Inquérito foi concluído pela PM
Segundo a Polícia Militar do Espírito Santo (PMES), o inquérito instaurado para apurar a conduta dos agentes foi finalizado. A investigação apontou indícios de crime militar e de transgressão disciplinar envolvendo três dos policiais investigados. Em relação aos demais militares, não foram identificadas irregularidades ou práticas ilegais.
Em nota, a corporação informou que o procedimento seguirá para análise da Justiça Militar e também será encaminhado à Corregedoria para avaliação de possíveis medidas administrativas.
“O referido Inquérito será encaminhado à Justiça Militar, ficando à disposição do Ministério Público e do Exmo. Juiz de Direito da Justiça Militar. Paralelamente, os autos serão remetidos ao setor responsável pelos processos disciplinares da Corregedoria para análise das medidas administrativas cabíveis”, informou a PM.
Justiça mantém policiais fora das ruas
A Polícia Militar informou ainda que, após a conclusão do inquérito, solicitou ao juiz responsável pela investigação a retirada das restrições impostas aos militares. No entanto, após manifestação do Ministério Público, o magistrado decidiu manter o afastamento das atividades operacionais.
Com isso, embora tenham retornado ao trabalho, os seis policiais continuam impedidos de atuar no policiamento ostensivo e seguem desempenhando apenas funções administrativas até nova decisão judicial.
O crime
As vítimas, Francisca Chaguiana Dias Viana e Daniele Toneto Rocha, morreram após serem baleadas no bairro Cruzeiro do Sul, em Cariacica, no dia 08 de abril deste ano. O autor dos disparos é um policial lotado na 1ª Companhia da Polícia Militar do 7º Batalhão, vizinho das vítimas.

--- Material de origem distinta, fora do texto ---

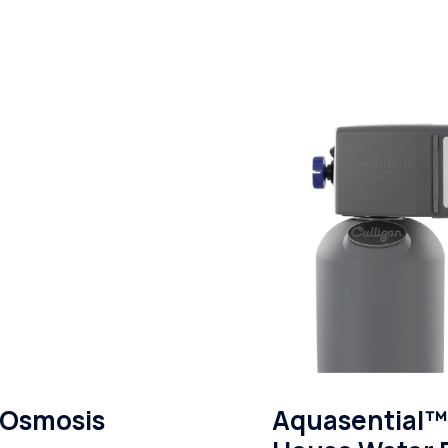
 Osmosis
Aquasential™ 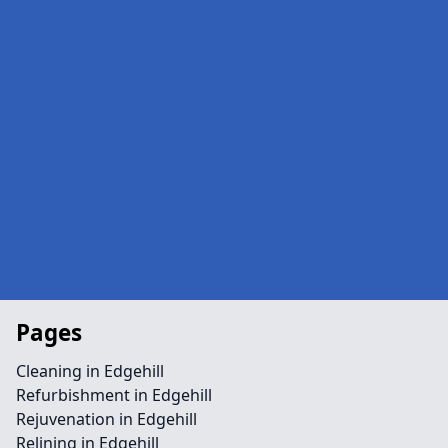
Pages
Cleaning in Edgehill
Refurbishment in Edgehill
Rejuvenation in Edgehill
Relining in Edgehill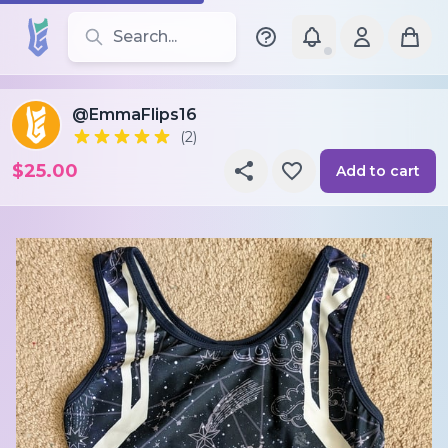
Search for leotards, brands, and styles
@EmmaFlips16
(2)
$25.00
Add to cart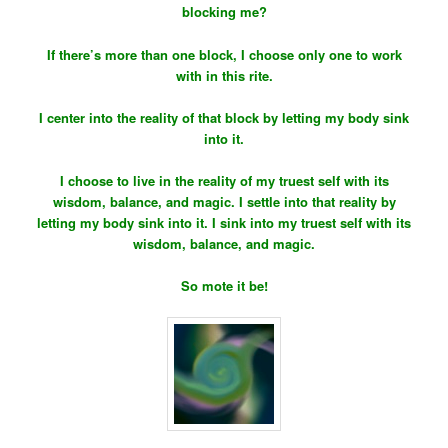
blocking me?
If there’s more than one block, I choose only one to work
with in this rite.
I center into the reality of that block by letting my body sink
into it.
I choose to live in the reality of my truest self with its
wisdom, balance, and magic. I settle into that reality by
letting my body sink into it. I sink into my truest self with its
wisdom, balance, and magic.
So mote it be!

Na época, relatos iniciais indicavam que o policial foi até o imóvel após ser chamado pela ex-companheira, que alegou ter sido agredida pelas vítimas. Ele estava de serviço e chegou ao bairro uniformizado, em uma viatura, acompanhado de outros policiais. No local, houve uma confusão, e o agente atirou contra as duas mulheres.
Imagens de videomonitoramento mostram toda a ação do autor dos tiros e dos policiais que presenciaram a cena. Nas imagens, é possível ver quando uma das vítimas caminha pela calçada e é alvejada pelo policial, que se aproxima e atira várias vezes. Em seguida, a outra mulher tenta fugir, mas é perseguida e também atingida por disparos.

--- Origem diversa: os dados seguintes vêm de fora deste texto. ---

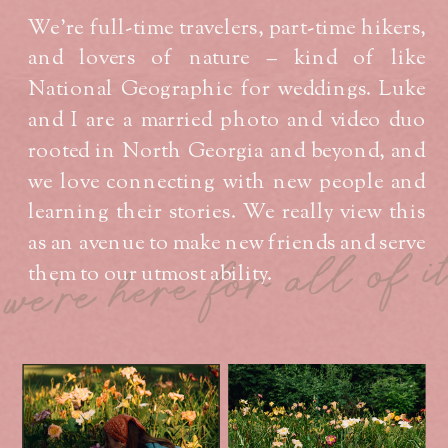
We’re full-time travelers, part-time hikers,
and lovers of nature – kind of like
National Geographic for weddings. Luke
and I are a married photo and video duo
rooted in North Georgia and beyond, and
we love connecting with new people and
learning their stories. We really view this
as an avenue to make new friends and serve
we're here for all of i
them to our utmost ability.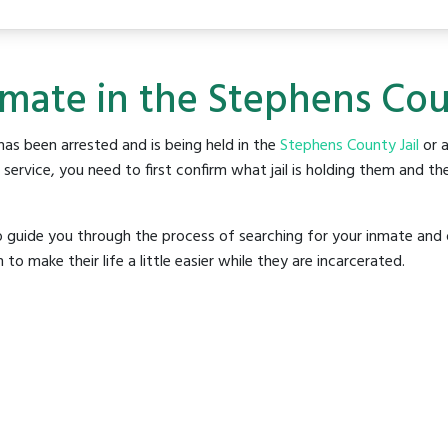
nmate in the Stephens Coun
as been arrested and is being held in the
Stephens County Jail
or a
rvice, you need to first confirm what jail is holding them and the
o guide you through the process of searching for your inmate and 
make their life a little easier while they are incarcerated.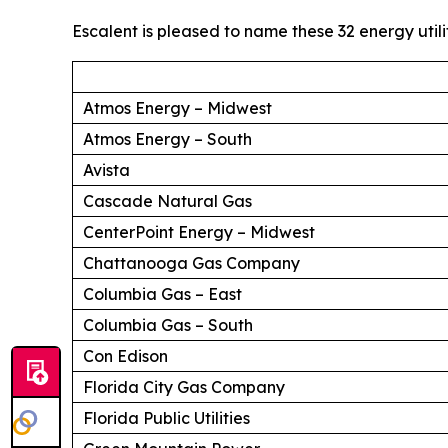
Escalent is pleased to name these 32 energy utili
Atmos Energy – Midwest
Atmos Energy – South
Avista
Cascade Natural Gas
CenterPoint Energy – Midwest
Chattanooga Gas Company
Columbia Gas – East
Columbia Gas – South
Con Edison
Florida City Gas Company
Florida Public Utilities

Seis dias depois, em uma decisão anunciada pelo governador do Espírito Santo, Ricardo Ferraço (MDB), os policiais que presenciaram a morte das duas mulheres foram suspensos das funções e tiveram as armas recolhidas. Um pouco mais de dois meses depois, os militares estão de volta às atividades administrativas na segurança do Estado.